Another year with no trick or treaters on Hanson Island. I shudder to imagine what we’d do if we heard a knock on the door right now. We’d glance terrified at one another, bodies taut, legs weak, hands shaking. What the hell? No one whose ever knocked on the door of a cabin on the rocks at 10:00 at night has ever done so with good intentions. But the night is calm and seems to be low on ghoulish or spiritual skullduggery. After a stormy month, it’s nice to hear the quiet. There’s not even boat traffic. All that comes out of the hydrophones is the occasional gurgle of water and the unexplained static like crackles.
But despite the quiet and despite the darkness, we’re not alone. Outside the door are sea lions and seals and mink and dolphins, and tonight, humpbacks. They never seem to favor the Hanson shore during the day. When they could be photographed and possibly identified. No, they wait until the sun disappears and the clouds devour what little moon there is. But in the pitch black, we can hear them. Their deep booming breaths shake the window as they surface somewhere out beyond the curtain of night.
And time and time again I rise from my seat and step out onto the porch. It’s not like I can’t hear them from inside. But somewhere embedded in my DNA is an instinct as natural as breathing. Go to the whales. I stand on the edge of the porch, my bare feet gripping the slippery wood. Out of habit I count the blows. One… two… three… Three!? When was the last time there was three humpbacks in front of the lab? In between their surfacings is the sound of sea lions. Their exhalations are minuscule next to their cetacean neighbors. They’re like flies. They zip and dive around the humpbacks, why no one really knows. Maybe their picking off stray fish, using the whales for protection from Transients, or maybe it’s a game. Some sort of Sea Lion chicken to see who can get closest to a 15-foot flipper and not get bludgeoned to death.

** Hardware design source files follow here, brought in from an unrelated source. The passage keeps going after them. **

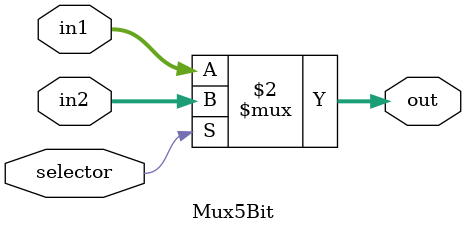
<source format=v>
`timescale 1ns / 1ps
module Mux5Bit(
				input [4:0]in1, 
				input [4:0]in2,
				input selector,
				output reg [4:0]out
    );
reg [4:0]auxOutMux;
always @(*)
	begin		
		out = selector? in2 : in1;
	end
endmodule

</source>
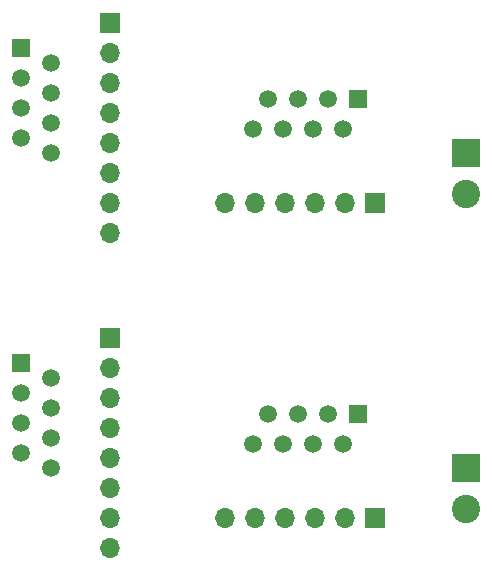
<source format=gbr>
%TF.GenerationSoftware,KiCad,Pcbnew,7.0.9*%
%TF.CreationDate,2024-06-07T23:50:55-04:00*%
%TF.ProjectId,8P breakout header,38502062-7265-4616-9b6f-757420686561,rev?*%
%TF.SameCoordinates,Original*%
%TF.FileFunction,Copper,L2,Bot*%
%TF.FilePolarity,Positive*%
%FSLAX46Y46*%
G04 Gerber Fmt 4.6, Leading zero omitted, Abs format (unit mm)*
G04 Created by KiCad (PCBNEW 7.0.9) date 2024-06-07 23:50:55*
%MOMM*%
%LPD*%
G01*
G04 APERTURE LIST*
%TA.AperFunction,ComponentPad*%
%ADD10R,1.700000X1.700000*%
%TD*%
%TA.AperFunction,ComponentPad*%
%ADD11O,1.700000X1.700000*%
%TD*%
%TA.AperFunction,ComponentPad*%
%ADD12R,1.500000X1.500000*%
%TD*%
%TA.AperFunction,ComponentPad*%
%ADD13C,1.500000*%
%TD*%
%TA.AperFunction,ComponentPad*%
%ADD14R,2.400000X2.400000*%
%TD*%
%TA.AperFunction,ComponentPad*%
%ADD15C,2.400000*%
%TD*%
G04 APERTURE END LIST*
D10*
%TO.P,J6,1,Pin_1*%
%TO.N,Net-(J6-Pin_1)*%
X195742500Y-93980000D03*
D11*
%TO.P,J6,2,Pin_2*%
%TO.N,Net-(J6-Pin_2)*%
X193202500Y-93980000D03*
%TO.P,J6,3,Pin_3*%
%TO.N,Net-(J6-Pin_3)*%
X190662500Y-93980000D03*
%TO.P,J6,4,Pin_4*%
%TO.N,Net-(J6-Pin_4)*%
X188122500Y-93980000D03*
%TO.P,J6,5,Pin_5*%
%TO.N,Net-(J6-Pin_5)*%
X185582500Y-93980000D03*
%TO.P,J6,6,Pin_6*%
%TO.N,Net-(J6-Pin_6)*%
X183042500Y-93980000D03*
%TD*%
D10*
%TO.P,J4,1,Pin_1*%
%TO.N,Net-(J4-Pin_1)*%
X173355000Y-78740000D03*
D11*
%TO.P,J4,2,Pin_2*%
%TO.N,Net-(J4-Pin_2)*%
X173355000Y-81280000D03*
%TO.P,J4,3,Pin_3*%
%TO.N,Net-(J4-Pin_3)*%
X173355000Y-83820000D03*
%TO.P,J4,4,Pin_4*%
%TO.N,Net-(J4-Pin_4)*%
X173355000Y-86360000D03*
%TO.P,J4,5,Pin_5*%
%TO.N,Net-(J4-Pin_5)*%
X173355000Y-88900000D03*
%TO.P,J4,6,Pin_6*%
%TO.N,Net-(J4-Pin_6)*%
X173355000Y-91440000D03*
%TO.P,J4,7,Pin_7*%
%TO.N,Net-(J4-Pin_7)*%
X173355000Y-93980000D03*
%TO.P,J4,8,Pin_8*%
%TO.N,Net-(J4-Pin_8)*%
X173355000Y-96520000D03*
%TD*%
D12*
%TO.P,J3,1*%
%TO.N,Net-(J7-Pin_1)*%
X194310000Y-85110000D03*
D13*
%TO.P,J3,2*%
%TO.N,Net-(J6-Pin_1)*%
X193040000Y-87650000D03*
%TO.P,J3,3*%
%TO.N,Net-(J7-Pin_2)*%
X191770000Y-85110000D03*
%TO.P,J3,4*%
%TO.N,Net-(J6-Pin_2)*%
X190500000Y-87650000D03*
%TO.P,J3,5*%
%TO.N,Net-(J6-Pin_3)*%
X189230000Y-85110000D03*
%TO.P,J3,6*%
%TO.N,Net-(J6-Pin_4)*%
X187960000Y-87650000D03*
%TO.P,J3,7*%
%TO.N,Net-(J6-Pin_5)*%
X186690000Y-85110000D03*
%TO.P,J3,8*%
%TO.N,Net-(J6-Pin_6)*%
X185420000Y-87650000D03*
%TD*%
D12*
%TO.P,J1,1*%
%TO.N,Net-(J4-Pin_1)*%
X165755000Y-80807500D03*
D13*
%TO.P,J1,2*%
%TO.N,Net-(J4-Pin_2)*%
X168295000Y-82077500D03*
%TO.P,J1,3*%
%TO.N,Net-(J4-Pin_3)*%
X165755000Y-83347500D03*
%TO.P,J1,4*%
%TO.N,Net-(J4-Pin_4)*%
X168295000Y-84617500D03*
%TO.P,J1,5*%
%TO.N,Net-(J4-Pin_5)*%
X165755000Y-85887500D03*
%TO.P,J1,6*%
%TO.N,Net-(J4-Pin_6)*%
X168295000Y-87157500D03*
%TO.P,J1,7*%
%TO.N,Net-(J4-Pin_7)*%
X165755000Y-88427500D03*
%TO.P,J1,8*%
%TO.N,Net-(J4-Pin_8)*%
X168295000Y-89697500D03*
%TD*%
D14*
%TO.P,J7,1,Pin_1*%
%TO.N,Net-(J7-Pin_1)*%
X203462500Y-89690000D03*
D15*
%TO.P,J7,2,Pin_2*%
%TO.N,Net-(J7-Pin_2)*%
X203462500Y-93190000D03*
%TD*%
D12*
%TO.P,J1,1*%
%TO.N,Net-(J4-Pin_1)*%
X165755000Y-54137500D03*
D13*
%TO.P,J1,2*%
%TO.N,Net-(J4-Pin_2)*%
X168295000Y-55407500D03*
%TO.P,J1,3*%
%TO.N,Net-(J4-Pin_3)*%
X165755000Y-56677500D03*
%TO.P,J1,4*%
%TO.N,Net-(J4-Pin_4)*%
X168295000Y-57947500D03*
%TO.P,J1,5*%
%TO.N,Net-(J4-Pin_5)*%
X165755000Y-59217500D03*
%TO.P,J1,6*%
%TO.N,Net-(J4-Pin_6)*%
X168295000Y-60487500D03*
%TO.P,J1,7*%
%TO.N,Net-(J4-Pin_7)*%
X165755000Y-61757500D03*
%TO.P,J1,8*%
%TO.N,Net-(J4-Pin_8)*%
X168295000Y-63027500D03*
%TD*%
D14*
%TO.P,J7,1,Pin_1*%
%TO.N,Net-(J7-Pin_1)*%
X203462500Y-63020000D03*
D15*
%TO.P,J7,2,Pin_2*%
%TO.N,Net-(J7-Pin_2)*%
X203462500Y-66520000D03*
%TD*%
D10*
%TO.P,J6,1,Pin_1*%
%TO.N,Net-(J6-Pin_1)*%
X195742500Y-67310000D03*
D11*
%TO.P,J6,2,Pin_2*%
%TO.N,Net-(J6-Pin_2)*%
X193202500Y-67310000D03*
%TO.P,J6,3,Pin_3*%
%TO.N,Net-(J6-Pin_3)*%
X190662500Y-67310000D03*
%TO.P,J6,4,Pin_4*%
%TO.N,Net-(J6-Pin_4)*%
X188122500Y-67310000D03*
%TO.P,J6,5,Pin_5*%
%TO.N,Net-(J6-Pin_5)*%
X185582500Y-67310000D03*
%TO.P,J6,6,Pin_6*%
%TO.N,Net-(J6-Pin_6)*%
X183042500Y-67310000D03*
%TD*%
D10*
%TO.P,J4,1,Pin_1*%
%TO.N,Net-(J4-Pin_1)*%
X173355000Y-52070000D03*
D11*
%TO.P,J4,2,Pin_2*%
%TO.N,Net-(J4-Pin_2)*%
X173355000Y-54610000D03*
%TO.P,J4,3,Pin_3*%
%TO.N,Net-(J4-Pin_3)*%
X173355000Y-57150000D03*
%TO.P,J4,4,Pin_4*%
%TO.N,Net-(J4-Pin_4)*%
X173355000Y-59690000D03*
%TO.P,J4,5,Pin_5*%
%TO.N,Net-(J4-Pin_5)*%
X173355000Y-62230000D03*
%TO.P,J4,6,Pin_6*%
%TO.N,Net-(J4-Pin_6)*%
X173355000Y-64770000D03*
%TO.P,J4,7,Pin_7*%
%TO.N,Net-(J4-Pin_7)*%
X173355000Y-67310000D03*
%TO.P,J4,8,Pin_8*%
%TO.N,Net-(J4-Pin_8)*%
X173355000Y-69850000D03*
%TD*%
D12*
%TO.P,J3,1*%
%TO.N,Net-(J7-Pin_1)*%
X194310000Y-58440000D03*
D13*
%TO.P,J3,2*%
%TO.N,Net-(J6-Pin_1)*%
X193040000Y-60980000D03*
%TO.P,J3,3*%
%TO.N,Net-(J7-Pin_2)*%
X191770000Y-58440000D03*
%TO.P,J3,4*%
%TO.N,Net-(J6-Pin_2)*%
X190500000Y-60980000D03*
%TO.P,J3,5*%
%TO.N,Net-(J6-Pin_3)*%
X189230000Y-58440000D03*
%TO.P,J3,6*%
%TO.N,Net-(J6-Pin_4)*%
X187960000Y-60980000D03*
%TO.P,J3,7*%
%TO.N,Net-(J6-Pin_5)*%
X186690000Y-58440000D03*
%TO.P,J3,8*%
%TO.N,Net-(J6-Pin_6)*%
X185420000Y-60980000D03*
%TD*%
M02*

</source>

There’s something about whales at night. I love whales at night. Let’s be honest, I love them at all hours, but something about hearing them but not seeing them hits me hard. Humpback or Orca, hydrophone or above water makes no difference. I love to listen. It goes back to a night more than ten years ago, not far from where I live and write.
Eleven Years Ago:
It’s past midnight. The only dark stretch of this July night. I’m asleep in a two man tent with my Father when my eyes snap open. I sit upright in my sleeping bag, that DNA kicking on for the first time. I know what I heard, the only question is; was it in my dream. I only have to wait a few seconds when I hear it again.
Blows. Lots of them.
I spring out of my sleeping bag—Dad right behind—and step out onto the rocks. Johnstone Strait is ten feet away and five feet down. And somewhere in that eternal blackness, they’re swimming. Orcas. I hear them but can’t see them. It’s infuriating. We’ve traveled hear to see them, not hear them swim tantalizingly by just feet away. From my knees I stretch out into the nothingness above the water, eyes straining, heart praying. But they’re moving on. Going west.
Two days later I got my wish when the A36s, a trio of male Orcas swim past in the morning. From the seat of my kayak I watched Kaikash, Plumper, and Cracroft cruise by. If only I’d known their names that day. I would have paddled out and introduced myself.
Today I don’t mind. Let them approach in the dark and scurry across to the shadow of Harbledown Island in the sun. Even as I write the humpbacks continue to move back and forth in Blackney Pass. Sometimes close, sometimes further away. But in the stillness I can hear them, mixing with the sounds of the hydrophone, the crackling of the fire, and the snoring of the cat.
Home.
Somewhere along the way, this place became home. One of them at least. It can be easy to take some of the miracles of Hanson Island for granted when it’s at your feet 24-hours a day. But not tonight. Not when the humpbacks surface and reawaken the boy inside that fell in love with it all eleven years ago.